* The records
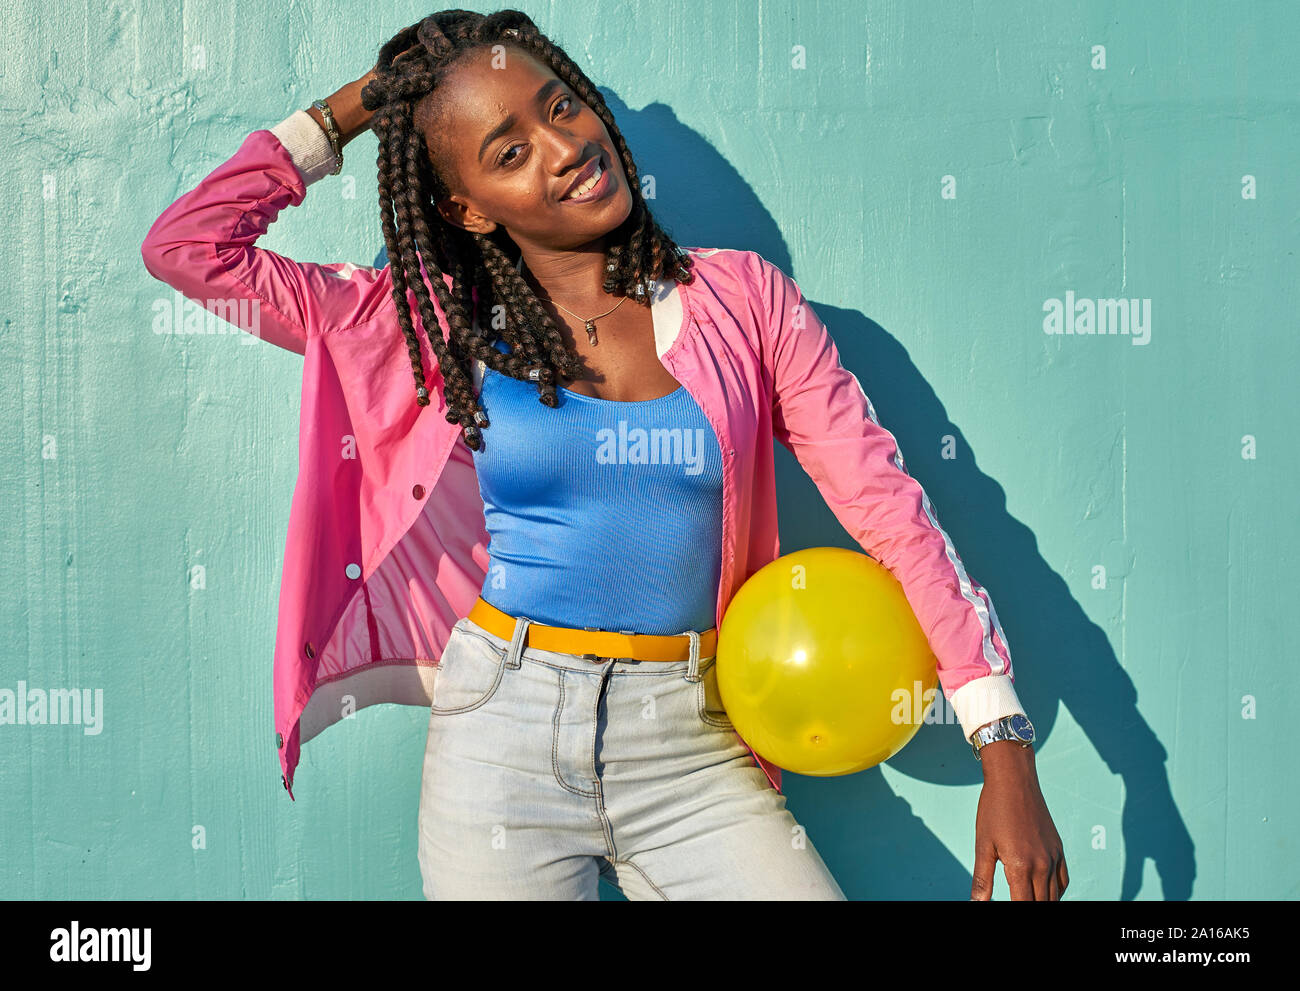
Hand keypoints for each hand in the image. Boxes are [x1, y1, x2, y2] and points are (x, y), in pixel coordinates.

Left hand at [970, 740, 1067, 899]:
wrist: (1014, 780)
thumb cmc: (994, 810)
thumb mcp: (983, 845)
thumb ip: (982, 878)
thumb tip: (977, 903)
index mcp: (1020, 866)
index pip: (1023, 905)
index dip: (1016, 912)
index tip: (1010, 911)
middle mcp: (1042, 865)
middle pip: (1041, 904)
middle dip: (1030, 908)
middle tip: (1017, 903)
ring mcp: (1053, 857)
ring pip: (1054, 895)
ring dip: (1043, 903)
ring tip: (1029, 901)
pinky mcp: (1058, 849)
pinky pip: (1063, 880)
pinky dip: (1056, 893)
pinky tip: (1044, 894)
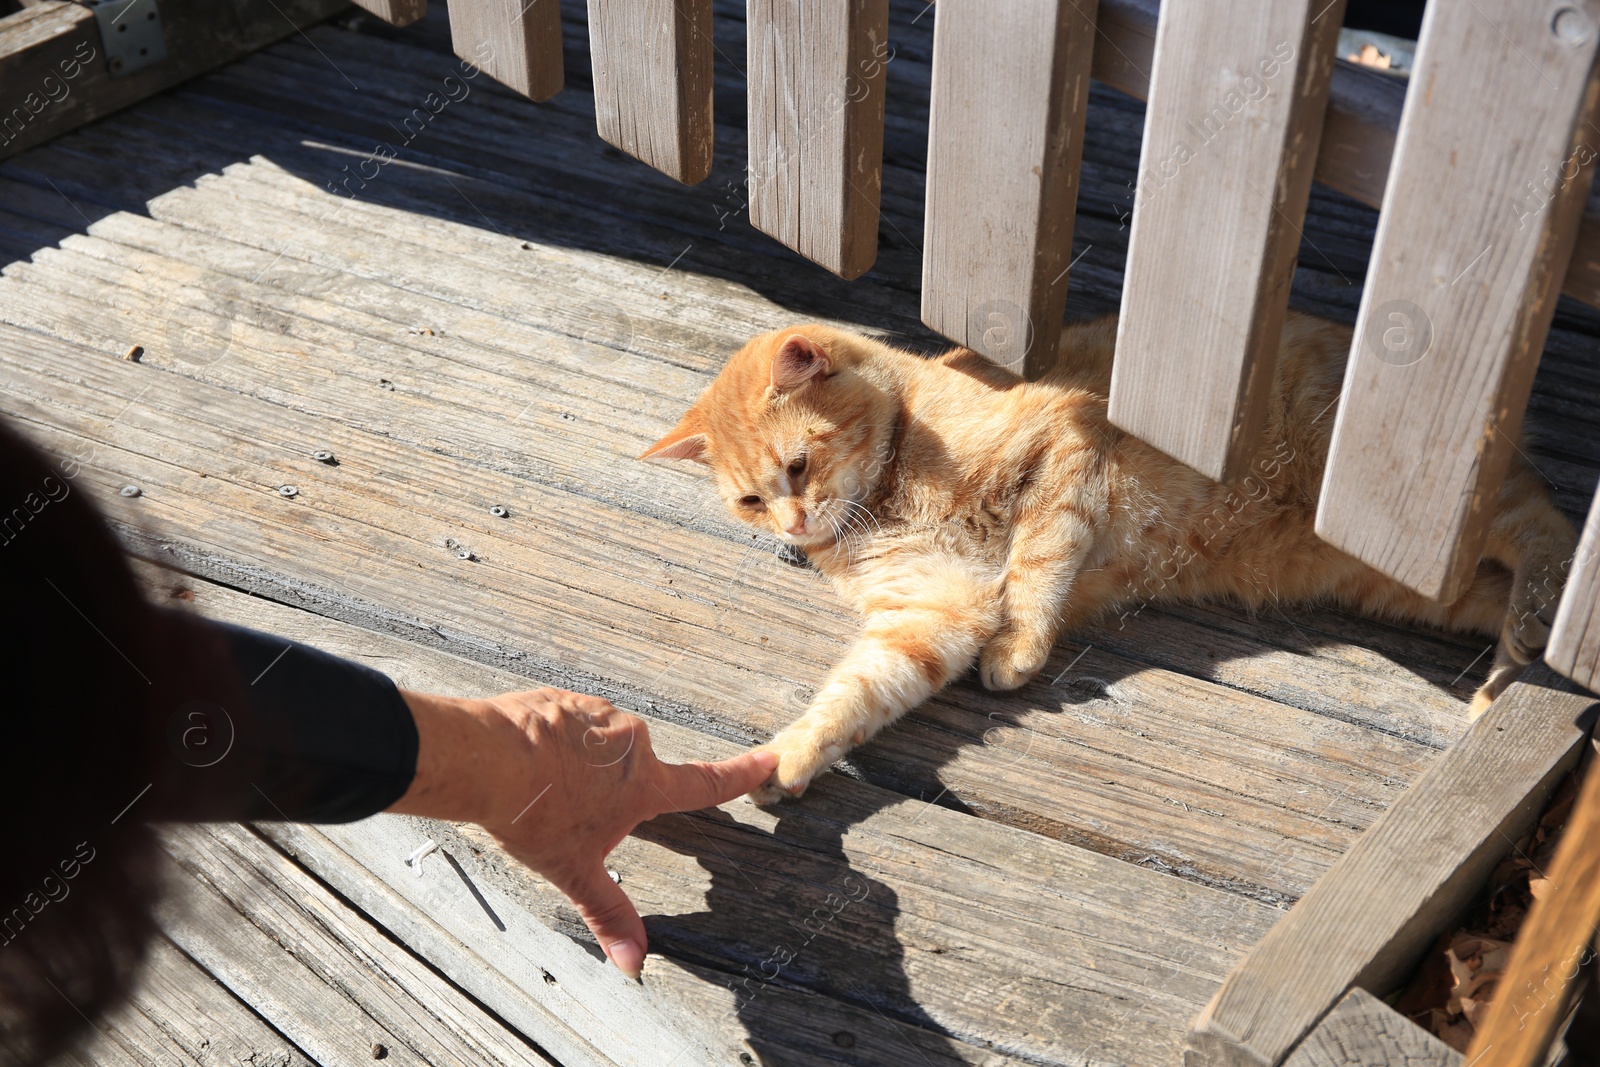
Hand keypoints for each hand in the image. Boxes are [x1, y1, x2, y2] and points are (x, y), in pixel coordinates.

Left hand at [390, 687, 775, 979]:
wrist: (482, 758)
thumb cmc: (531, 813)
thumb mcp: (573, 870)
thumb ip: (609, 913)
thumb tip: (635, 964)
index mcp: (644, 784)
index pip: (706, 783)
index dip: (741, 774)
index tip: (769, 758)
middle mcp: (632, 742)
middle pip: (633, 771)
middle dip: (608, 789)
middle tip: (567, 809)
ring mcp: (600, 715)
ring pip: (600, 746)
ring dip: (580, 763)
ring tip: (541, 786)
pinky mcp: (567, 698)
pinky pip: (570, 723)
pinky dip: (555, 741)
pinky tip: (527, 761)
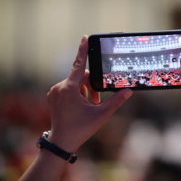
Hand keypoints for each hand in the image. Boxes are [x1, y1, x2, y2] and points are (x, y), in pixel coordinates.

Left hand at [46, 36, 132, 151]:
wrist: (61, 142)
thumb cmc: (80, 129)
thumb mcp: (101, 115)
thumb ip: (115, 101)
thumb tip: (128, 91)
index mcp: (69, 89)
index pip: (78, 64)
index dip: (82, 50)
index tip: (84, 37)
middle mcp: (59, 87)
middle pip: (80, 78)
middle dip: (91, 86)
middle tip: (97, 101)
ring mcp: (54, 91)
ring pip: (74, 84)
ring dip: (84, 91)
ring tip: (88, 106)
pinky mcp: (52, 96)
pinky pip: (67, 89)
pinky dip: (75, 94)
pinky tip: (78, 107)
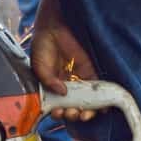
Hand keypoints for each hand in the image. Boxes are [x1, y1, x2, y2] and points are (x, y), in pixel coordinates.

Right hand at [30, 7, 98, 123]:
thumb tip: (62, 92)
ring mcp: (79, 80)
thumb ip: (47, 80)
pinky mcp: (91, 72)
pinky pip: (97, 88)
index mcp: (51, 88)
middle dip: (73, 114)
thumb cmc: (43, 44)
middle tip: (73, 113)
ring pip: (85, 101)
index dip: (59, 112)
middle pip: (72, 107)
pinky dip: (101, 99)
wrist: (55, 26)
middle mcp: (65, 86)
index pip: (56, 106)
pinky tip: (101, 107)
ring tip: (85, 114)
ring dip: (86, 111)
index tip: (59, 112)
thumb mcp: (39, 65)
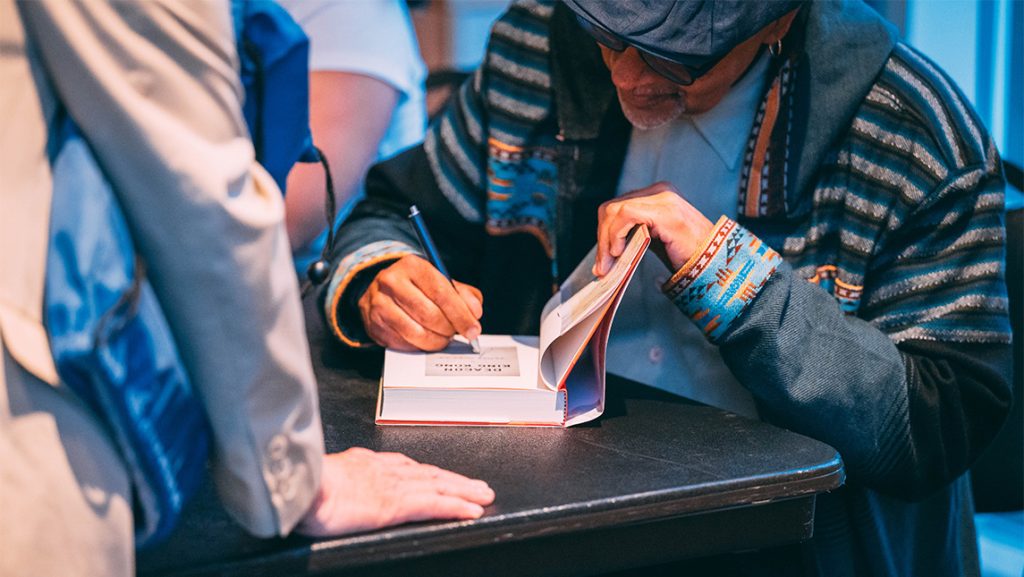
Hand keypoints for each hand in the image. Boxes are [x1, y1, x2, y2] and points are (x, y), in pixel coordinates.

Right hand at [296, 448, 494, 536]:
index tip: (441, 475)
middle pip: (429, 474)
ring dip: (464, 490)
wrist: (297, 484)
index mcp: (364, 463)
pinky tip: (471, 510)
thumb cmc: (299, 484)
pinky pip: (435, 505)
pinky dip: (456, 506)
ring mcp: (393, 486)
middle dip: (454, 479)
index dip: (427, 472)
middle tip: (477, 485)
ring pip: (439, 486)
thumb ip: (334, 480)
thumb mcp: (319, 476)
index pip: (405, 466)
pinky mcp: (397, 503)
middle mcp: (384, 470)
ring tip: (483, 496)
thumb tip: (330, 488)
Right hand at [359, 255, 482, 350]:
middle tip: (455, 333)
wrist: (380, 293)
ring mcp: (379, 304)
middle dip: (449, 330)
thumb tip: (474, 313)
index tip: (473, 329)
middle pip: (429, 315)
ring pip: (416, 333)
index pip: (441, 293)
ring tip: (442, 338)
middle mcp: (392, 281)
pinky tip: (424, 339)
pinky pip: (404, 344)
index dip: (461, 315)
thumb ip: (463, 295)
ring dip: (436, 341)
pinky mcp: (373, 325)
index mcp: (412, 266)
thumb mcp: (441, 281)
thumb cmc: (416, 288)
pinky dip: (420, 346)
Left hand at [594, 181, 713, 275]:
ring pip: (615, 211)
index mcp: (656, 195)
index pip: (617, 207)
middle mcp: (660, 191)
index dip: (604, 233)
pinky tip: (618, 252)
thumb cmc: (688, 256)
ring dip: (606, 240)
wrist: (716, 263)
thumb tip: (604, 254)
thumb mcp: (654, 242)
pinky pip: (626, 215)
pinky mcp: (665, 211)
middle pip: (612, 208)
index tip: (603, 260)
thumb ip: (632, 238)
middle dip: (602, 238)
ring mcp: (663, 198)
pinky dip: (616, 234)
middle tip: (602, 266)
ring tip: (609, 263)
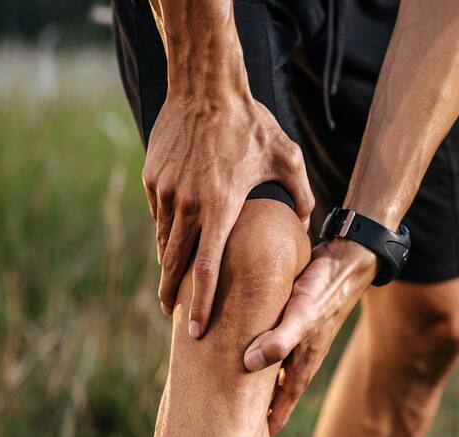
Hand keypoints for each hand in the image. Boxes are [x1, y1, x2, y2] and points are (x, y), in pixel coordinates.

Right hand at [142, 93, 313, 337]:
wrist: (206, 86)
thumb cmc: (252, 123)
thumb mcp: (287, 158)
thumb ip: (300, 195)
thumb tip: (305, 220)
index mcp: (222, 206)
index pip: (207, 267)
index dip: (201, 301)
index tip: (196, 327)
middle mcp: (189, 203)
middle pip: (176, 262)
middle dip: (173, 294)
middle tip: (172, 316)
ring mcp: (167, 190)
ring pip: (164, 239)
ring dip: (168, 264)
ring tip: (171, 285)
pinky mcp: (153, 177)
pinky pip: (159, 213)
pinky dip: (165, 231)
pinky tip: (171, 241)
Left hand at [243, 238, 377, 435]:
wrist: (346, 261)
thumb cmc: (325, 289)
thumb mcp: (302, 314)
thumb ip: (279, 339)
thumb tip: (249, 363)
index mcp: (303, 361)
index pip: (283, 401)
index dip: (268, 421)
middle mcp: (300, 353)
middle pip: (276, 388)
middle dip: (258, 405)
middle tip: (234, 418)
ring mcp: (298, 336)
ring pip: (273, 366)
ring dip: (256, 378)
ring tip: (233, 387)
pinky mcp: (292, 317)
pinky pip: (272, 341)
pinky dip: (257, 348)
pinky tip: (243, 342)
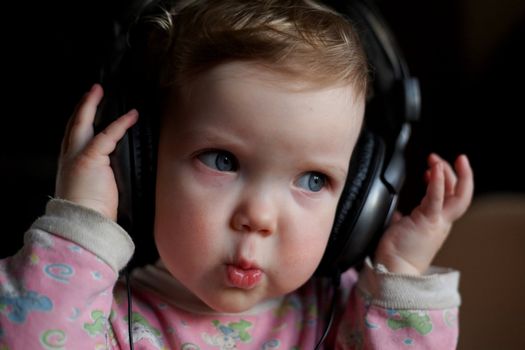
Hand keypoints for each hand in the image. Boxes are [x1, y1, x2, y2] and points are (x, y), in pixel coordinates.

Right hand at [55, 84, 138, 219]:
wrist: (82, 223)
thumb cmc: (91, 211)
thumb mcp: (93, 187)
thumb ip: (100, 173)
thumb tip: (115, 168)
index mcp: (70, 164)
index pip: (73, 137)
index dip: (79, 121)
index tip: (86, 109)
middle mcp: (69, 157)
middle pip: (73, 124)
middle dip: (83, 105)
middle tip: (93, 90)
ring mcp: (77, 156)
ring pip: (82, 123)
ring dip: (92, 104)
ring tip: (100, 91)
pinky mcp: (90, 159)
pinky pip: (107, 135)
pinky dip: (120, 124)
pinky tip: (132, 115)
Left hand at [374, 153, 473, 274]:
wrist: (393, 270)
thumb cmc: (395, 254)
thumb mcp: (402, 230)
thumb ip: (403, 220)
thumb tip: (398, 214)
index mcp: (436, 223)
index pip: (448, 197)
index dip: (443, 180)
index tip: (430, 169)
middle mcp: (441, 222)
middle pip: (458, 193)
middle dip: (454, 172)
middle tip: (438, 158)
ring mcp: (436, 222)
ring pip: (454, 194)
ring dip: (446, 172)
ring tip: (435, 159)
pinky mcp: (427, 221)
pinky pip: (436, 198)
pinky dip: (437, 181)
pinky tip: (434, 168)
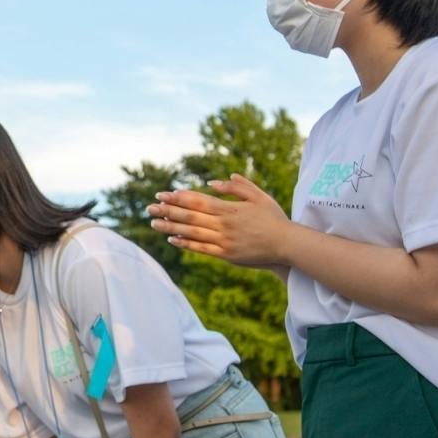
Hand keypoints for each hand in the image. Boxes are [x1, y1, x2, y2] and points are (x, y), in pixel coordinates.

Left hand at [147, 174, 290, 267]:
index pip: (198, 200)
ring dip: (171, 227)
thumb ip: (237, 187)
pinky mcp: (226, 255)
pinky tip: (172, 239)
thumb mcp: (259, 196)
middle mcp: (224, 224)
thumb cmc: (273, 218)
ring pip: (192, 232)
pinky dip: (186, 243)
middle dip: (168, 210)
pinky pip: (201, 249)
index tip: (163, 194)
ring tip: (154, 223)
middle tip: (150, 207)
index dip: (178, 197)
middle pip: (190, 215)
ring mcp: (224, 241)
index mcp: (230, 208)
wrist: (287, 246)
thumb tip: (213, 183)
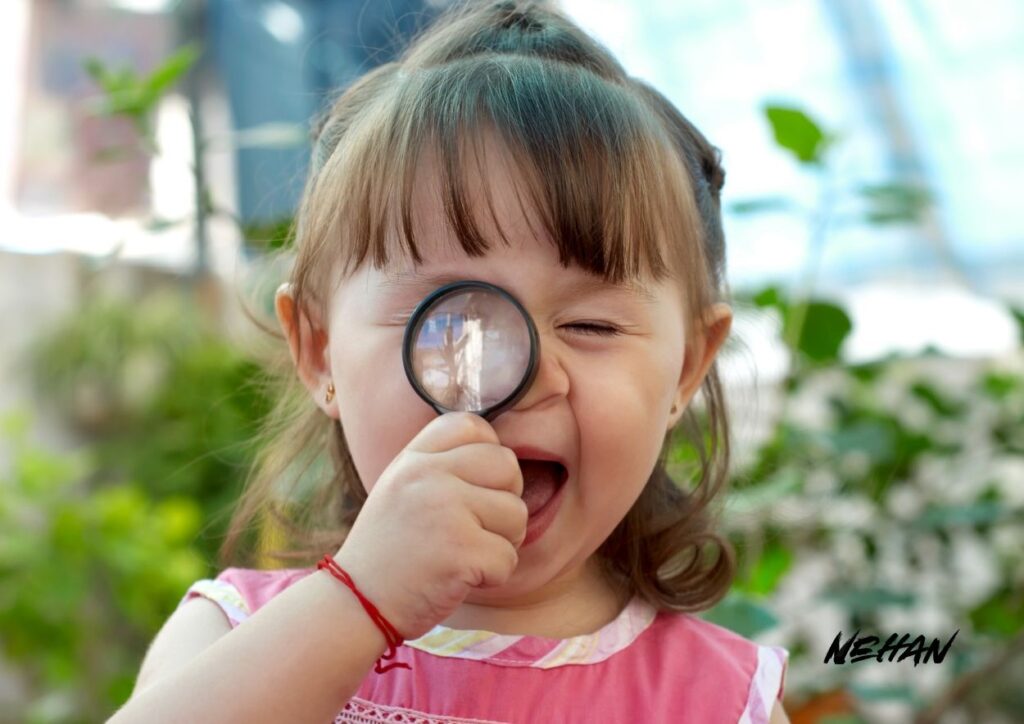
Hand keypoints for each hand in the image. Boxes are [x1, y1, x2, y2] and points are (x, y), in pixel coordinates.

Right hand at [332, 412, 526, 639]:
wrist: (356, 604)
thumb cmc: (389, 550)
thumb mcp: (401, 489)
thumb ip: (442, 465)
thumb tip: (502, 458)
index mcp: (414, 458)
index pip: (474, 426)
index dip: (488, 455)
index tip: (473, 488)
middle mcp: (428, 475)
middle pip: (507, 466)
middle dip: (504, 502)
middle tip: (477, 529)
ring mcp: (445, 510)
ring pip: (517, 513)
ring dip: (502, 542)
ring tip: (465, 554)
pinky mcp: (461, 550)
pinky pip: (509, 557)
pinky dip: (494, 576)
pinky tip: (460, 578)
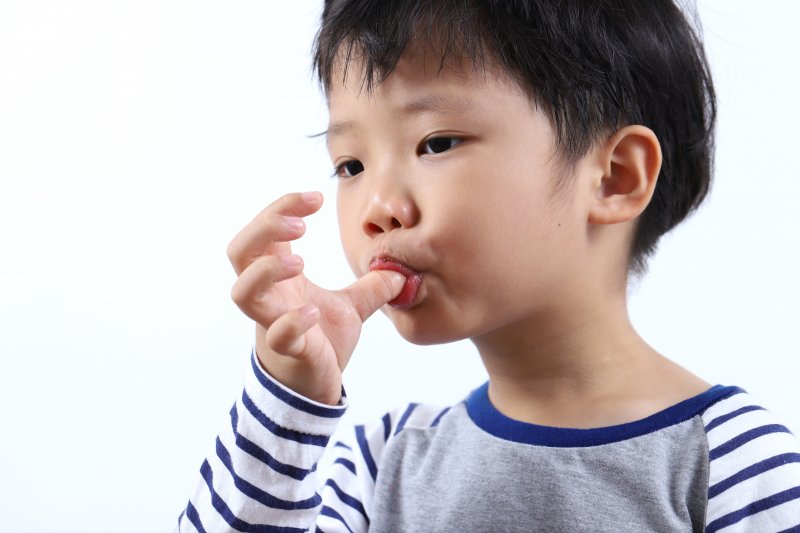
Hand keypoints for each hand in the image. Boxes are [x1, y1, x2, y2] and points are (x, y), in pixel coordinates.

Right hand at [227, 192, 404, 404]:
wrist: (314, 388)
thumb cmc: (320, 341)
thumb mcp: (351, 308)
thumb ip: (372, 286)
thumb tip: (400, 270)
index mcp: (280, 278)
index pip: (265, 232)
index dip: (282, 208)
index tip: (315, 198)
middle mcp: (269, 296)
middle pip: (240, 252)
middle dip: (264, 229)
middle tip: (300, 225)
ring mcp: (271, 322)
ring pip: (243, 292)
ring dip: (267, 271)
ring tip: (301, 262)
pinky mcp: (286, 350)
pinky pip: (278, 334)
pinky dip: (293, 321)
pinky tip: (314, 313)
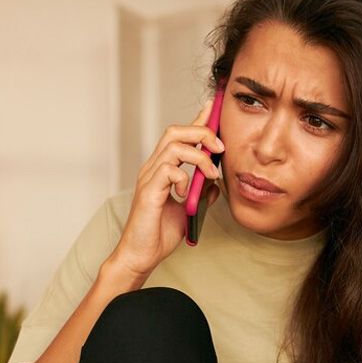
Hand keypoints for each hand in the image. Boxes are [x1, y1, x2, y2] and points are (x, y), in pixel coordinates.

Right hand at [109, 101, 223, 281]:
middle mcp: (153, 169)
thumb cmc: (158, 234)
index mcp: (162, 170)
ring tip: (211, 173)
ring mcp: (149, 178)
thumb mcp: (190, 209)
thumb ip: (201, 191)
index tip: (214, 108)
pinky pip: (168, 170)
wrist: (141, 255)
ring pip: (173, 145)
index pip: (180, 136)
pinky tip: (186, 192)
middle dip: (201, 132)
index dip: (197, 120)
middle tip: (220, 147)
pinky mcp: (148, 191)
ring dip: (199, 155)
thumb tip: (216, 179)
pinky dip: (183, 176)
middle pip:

* Prompt
Taking the material above, extract exactly and only the lines from the line with "middle tip: (455, 333)" to the line with "ring tip: (609, 263)", inclusive of both.

* Response
middle tip: (455, 333)
wrist: (380, 293)
ring mcp: (379, 304)
middle dip: (449, 330)
thumb tip: (474, 313)
index tip: (473, 329)
middle pip: (429, 315)
ring pip: (416, 333)
index pip: (441, 293)
ring tip: (442, 338)
middle mcp: (392, 281)
pinky tip: (424, 339)
pinky pip: (404, 344)
index dip: (461, 315)
thumb ip: (463, 295)
ring dip: (436, 341)
pinky mcp: (373, 325)
index mcp: (412, 266)
thumb mcp: (441, 281)
thumb cmc: (416, 288)
pinky dip: (420, 346)
Left hand at [594, 181, 713, 275]:
ring pip: (615, 211)
index mcp: (656, 195)
index pip: (617, 207)
middle mcp: (660, 191)
index dip: (604, 233)
pinky tip: (618, 252)
thumb cmc: (688, 256)
ring dip: (606, 240)
wrist: (716, 263)
thumb tip: (604, 254)
thumb mcp: (654, 242)
pinky pip: (626, 215)
pinky mcp: (665, 211)
middle pip: (612, 208)
index tip: (603, 260)
thumb ip: (632, 238)
middle dip: (602, 238)
ring mcp: (663, 198)
pinky dip: (616, 234)
middle tip: (602, 266)
ring tip: (609, 263)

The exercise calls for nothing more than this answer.